L’ancienne élue, qui s’est vue contrainte de signer une décharge de sortie contre l’avis médical pour rentrer chez elle, évoque l’absurdité d’un système de santé qui génère des souffrances tant pour les patients que pour le personnel. « Nous vivons dans un système de santé qui ne se rend pas compte à quel point il génère des souffrances au niveau des malades et des personnels », déclare-t-elle. Elle rend également hommage aux soignants qui travaillent dans des conditions difficiles, soulignant que le personnel espérait chaque jour lui trouver une chambre. « Dans cet énorme hôpital, il n’y avait pas une chambre pour une vieille dame comme moi », se souvient-elle, décrivant des couloirs bondés de brancards.

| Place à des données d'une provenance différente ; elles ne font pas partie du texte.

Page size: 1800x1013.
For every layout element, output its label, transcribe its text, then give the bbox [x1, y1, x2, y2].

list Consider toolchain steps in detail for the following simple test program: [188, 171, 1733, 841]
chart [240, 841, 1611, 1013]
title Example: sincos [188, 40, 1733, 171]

Le CHU promet des lits supplémentaires
Contactée, la Confédération générale du travail (CGT) du CHU d’Orléans a confirmé la véracité du récit concernant l’engorgement estival de l’hôpital. Dorine Lemasson, déléguée syndicale, décrit la situation comme « catastrophique dans tous les services ».
En réponse à la polémique, la direction du CHU d’Orléans a publié un communiqué indiquant qu’elle reconnaît l’existence de « tensions sur les capacités d’hospitalisation en aval des urgences ». Pour faire face à cette crise, l’hôpital a annoncé un programme de réouverture de 42 lits de médecine entre septembre et novembre, représentant une augmentation de 6,1 % de la capacité en lits par rapport à 2025. Parallèlement, le CHU prévoit de recruter du personnel supplémentaire.